- [WHAT IS REQUIRED]:
From the data below, return only the lines from the one with "chair: present [53,528,215,667]" through the one with "water bottle: none", exact and inclusive, with pictures left out.

- [THE DATA]:
============

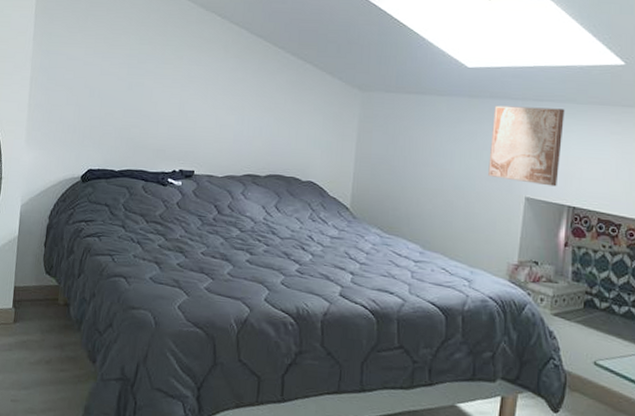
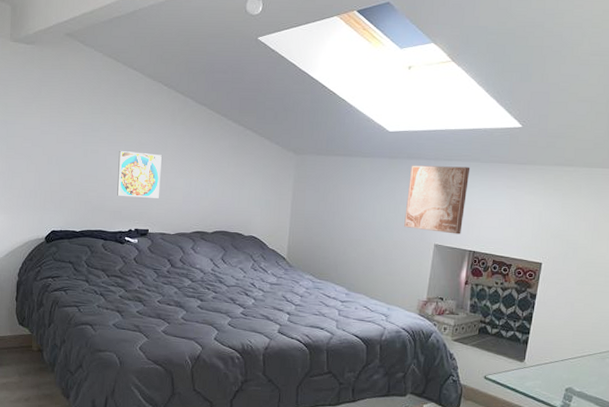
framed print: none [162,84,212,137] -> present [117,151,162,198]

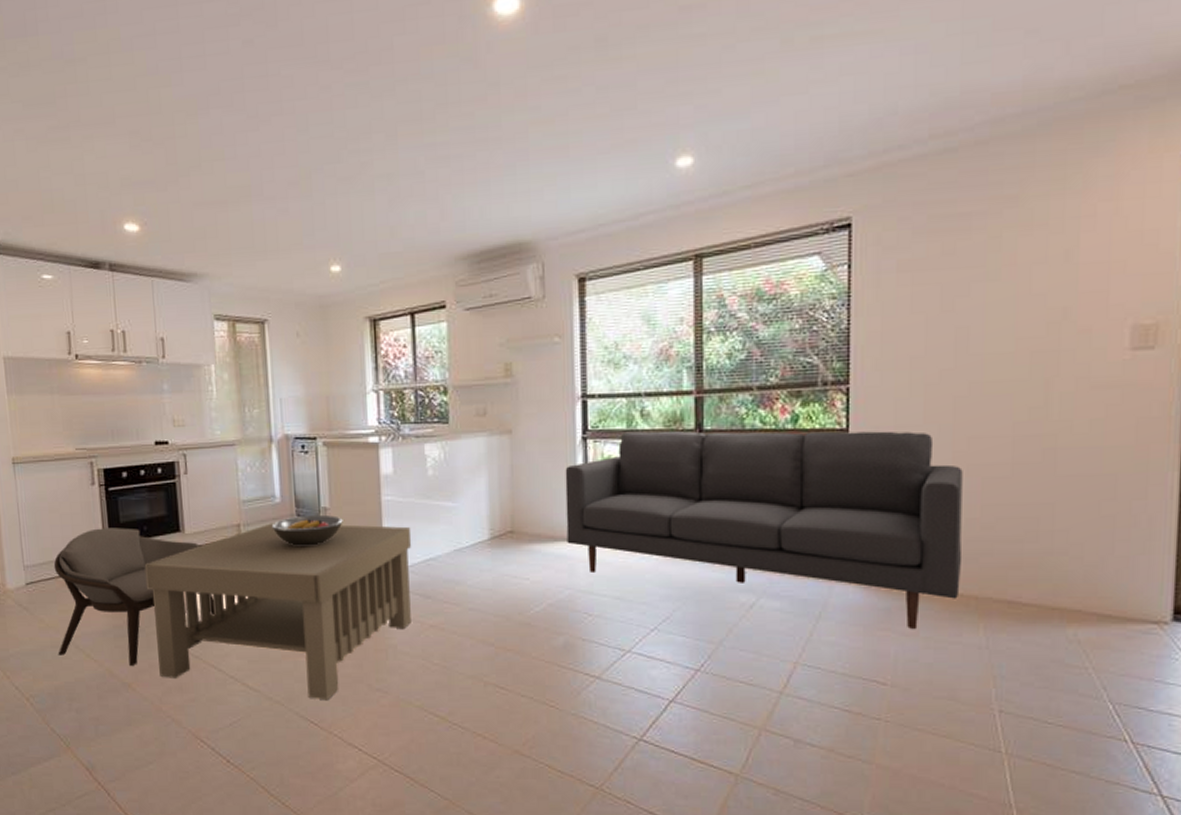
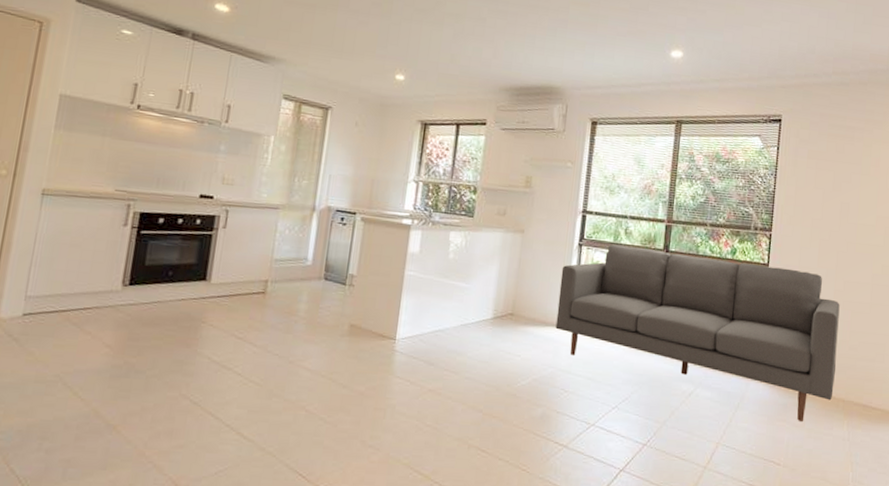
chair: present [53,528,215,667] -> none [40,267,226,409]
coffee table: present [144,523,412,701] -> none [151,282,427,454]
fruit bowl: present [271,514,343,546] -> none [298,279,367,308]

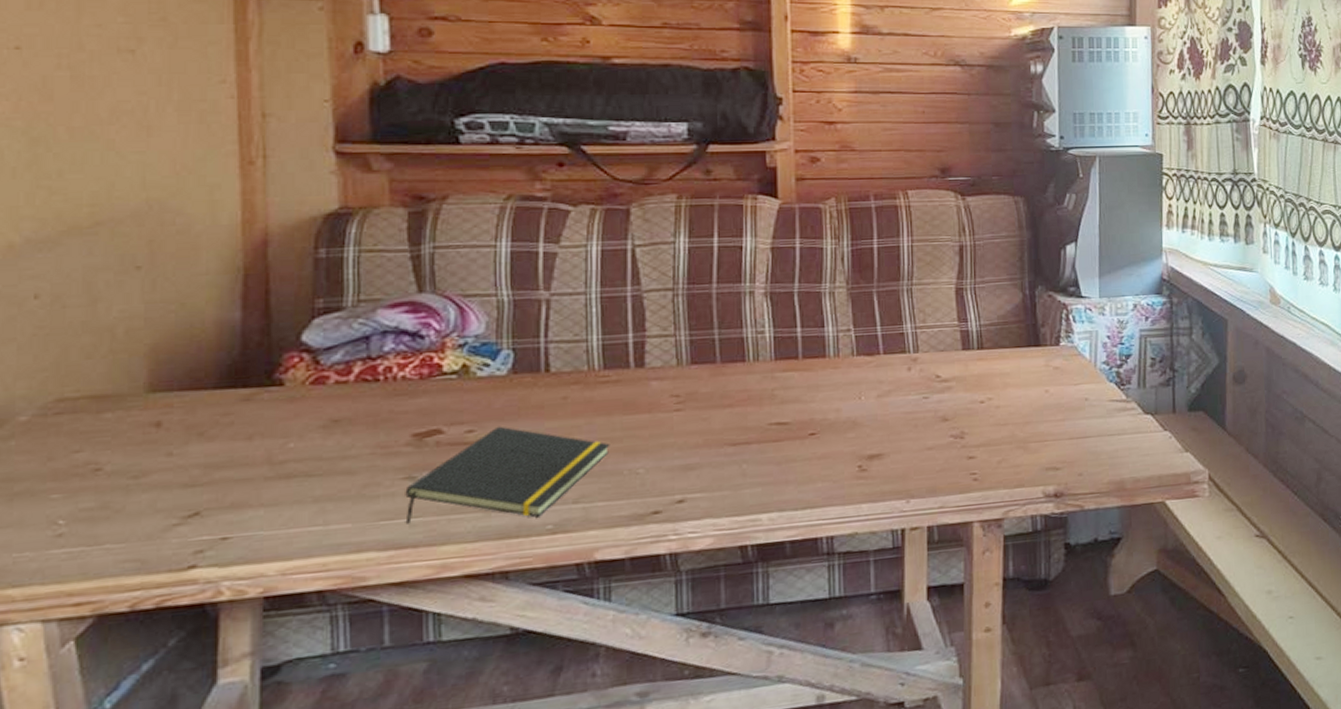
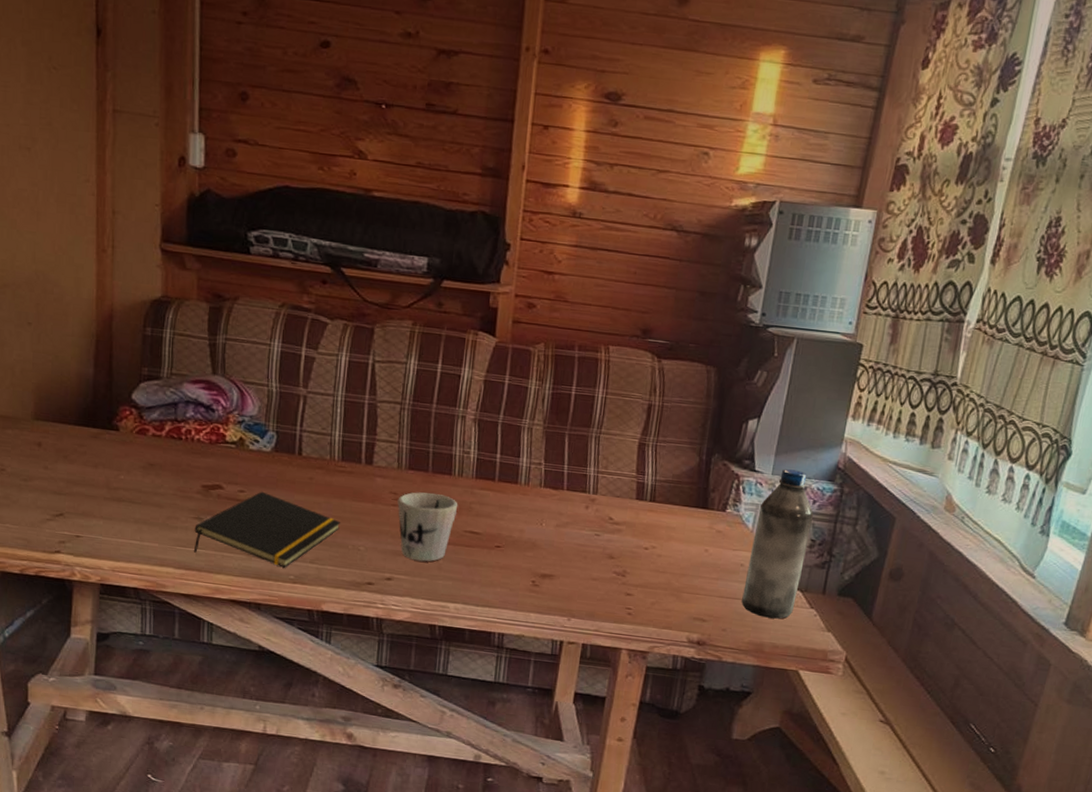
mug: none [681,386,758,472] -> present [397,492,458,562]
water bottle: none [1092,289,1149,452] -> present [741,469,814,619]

============

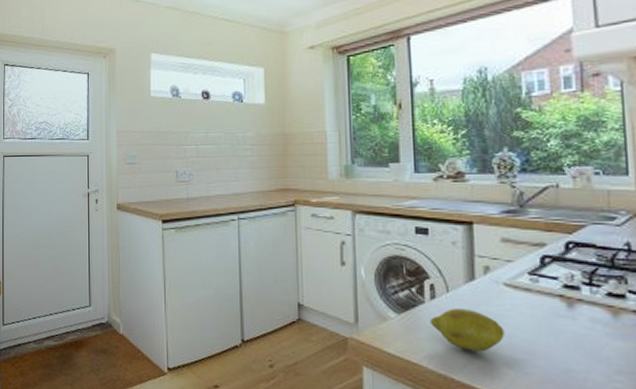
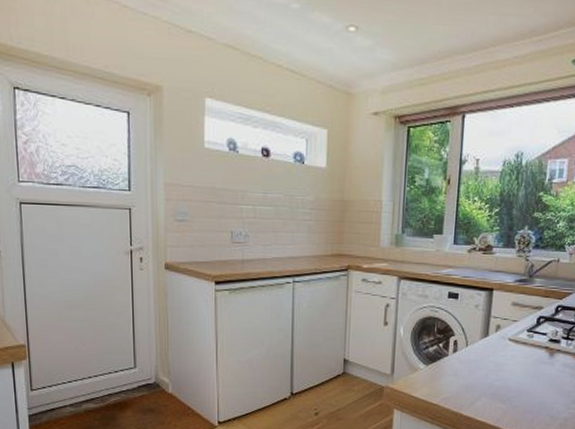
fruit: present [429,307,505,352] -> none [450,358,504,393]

============

- [OUTPUT FOR THIS TASK]:
chair: present [53,528,215,667] -> none [40,267,226,409]
coffee table: present [144,523,412,701] -> none [151,282,427,454]
fruit bowl: present [271,514,343,546] -> none [298,279,367,308]

mug: none [681,386,758,472] -> present [397,492,458,562]
water bottle: none [1092,289,1149,452] -> present [741,469,814,619]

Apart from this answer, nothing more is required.